A History of Natural Language Processing

1950: Alan Turing's "Computing Machinery and Intelligence"

A photo of Alan Turing

Born in London, England, on June 23rd, 1912, Alan Turing is considered one of the most influential figures in computer science and artificial intelligence. After World War II, where he cracked the Enigma code, he published several papers including "Computing Machinery and Intelligence" in 1950. In this paper, he proposed the Turing Test as a way of determining whether a machine could think. The test consists of a human judge interacting with a machine and a human through a computer terminal. It theorized that a machine is considered "intelligent" if the human judge cannot distinguish between the machine and the human. While he did continue work on artificial intelligence after the war, Turing committed suicide in 1954 at the age of 41.

1954: Georgetown-IBM Experiment

First Public Demonstration of Machine Translation Occurs

Known for its groundbreaking demonstration of machine translation, the Georgetown-IBM Experiment conducted in January 1954 aimed to translate 60 Russian sentences into English using a computer. The goal was to showcase the potential of computers to process and understand human language, proving that computers could perform human tasks. Using a rule-based approach based on linguistic knowledge and expert analysis of Russian and Englisn grammar, the experiment was considered successful, translating 60 Russian sentences with reasonable accuracy. This led to additional research in the field, and paved the way for future advancements in artificial intelligence.

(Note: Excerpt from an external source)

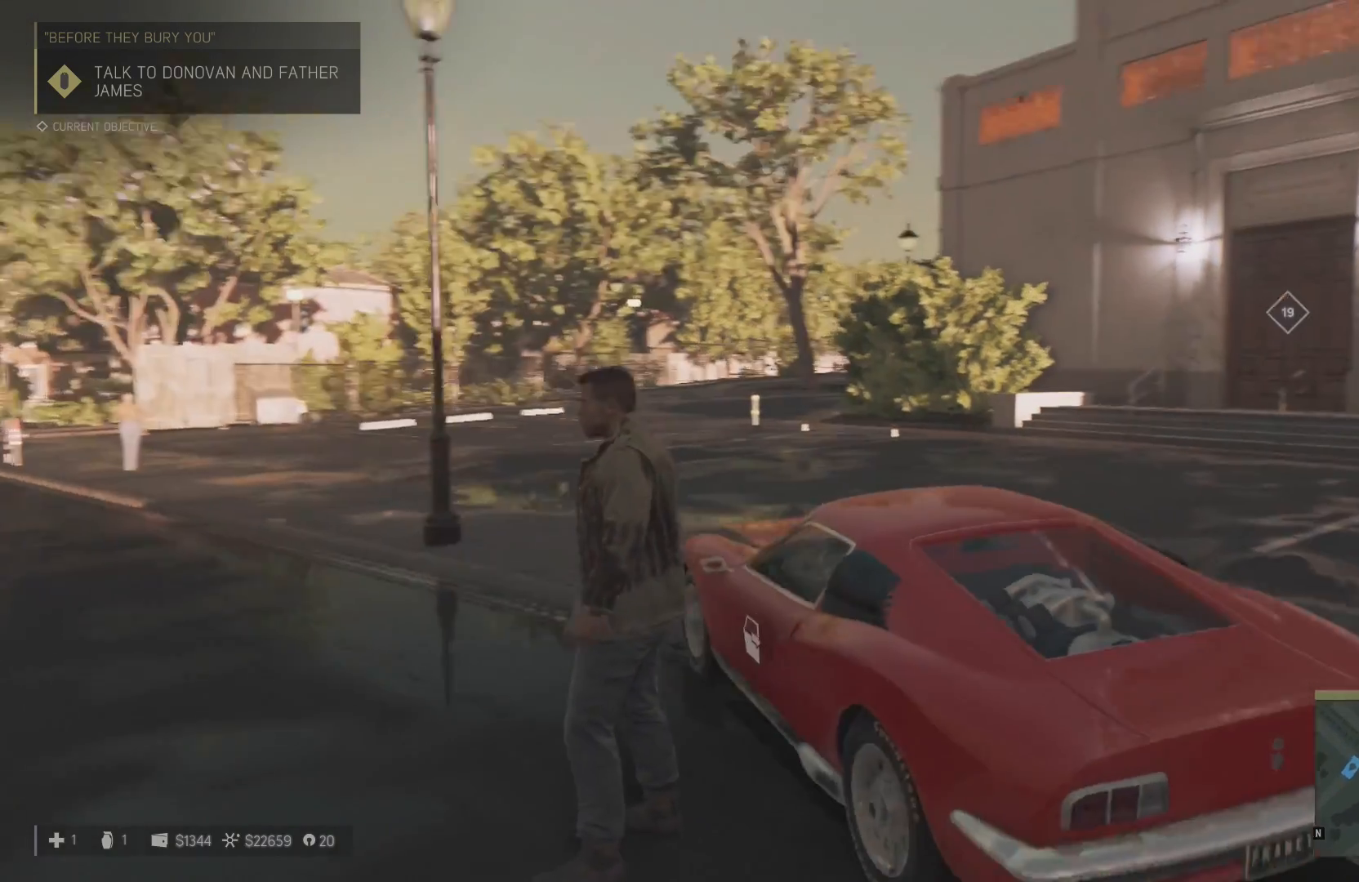
{"buttons": [], "left_stick": "center", "right_stick": "right", "events": [[133, "right_stick", "down-left"], [267, "right_stick", "right"]]}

1956: Dartmouth Summer Research Project on Artificial Intelligence

Original Proposal of Dartmouth Project

Taking place from July 31st to August 8th in 1956, the Dartmouth Summer Research Project is considered a pivotal moment in the history of artificial intelligence (AI). John McCarthy, Marvin Minsky, Nathaniel Rochester, and Claude Shannon came together with four primary goals of the conference:

  • Define the field of artificial intelligence
  • Explore the potential of creating intelligent machines
  • Develop a research program for AI
  • Discuss the challenges and opportunities of AI research

The project defined the field of artificial intelligence, established a research agenda, and inspired a new generation of researchers to pursue research in AI. While not achieving all of its original goals, it laid the groundwork for future research and development in the field.

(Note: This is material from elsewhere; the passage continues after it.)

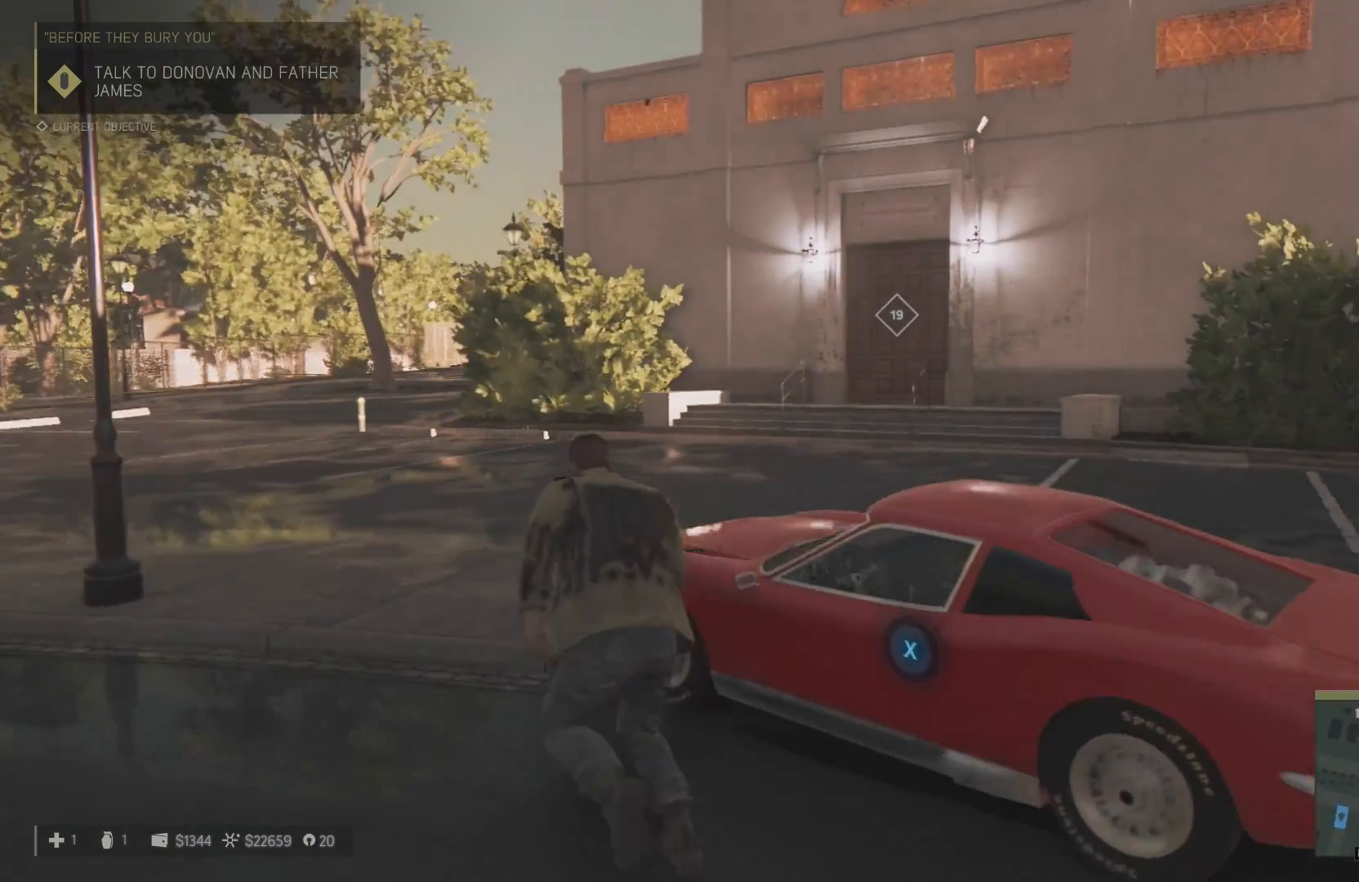
{"buttons": [], "left_stick": "center", "right_stick": "center", "events": [[134, "right_stick", "center"]]}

1960s: Early Machine Translation Systems

Headline of IBM's Article on ALPS

In the 1950s and 1960s, Early Machine Translation (MT) systems emerged with the intent of performing rule-based automatic language translation. Besides the Georgetown-IBM Experiment, IBM developed the Automatic Language Processing System (ALPS) and was one of the first large-scale machine translation systems. In addition, the Soviet system METEO (Machine Translation of English into Russian) was designed to translate meteorological texts. These early systems suffered multiple issues, including limited linguistic knowledge, computational limitations, ambiguity, and context. Despite this, it laid the foundation for future development in the field and informed modern MT research.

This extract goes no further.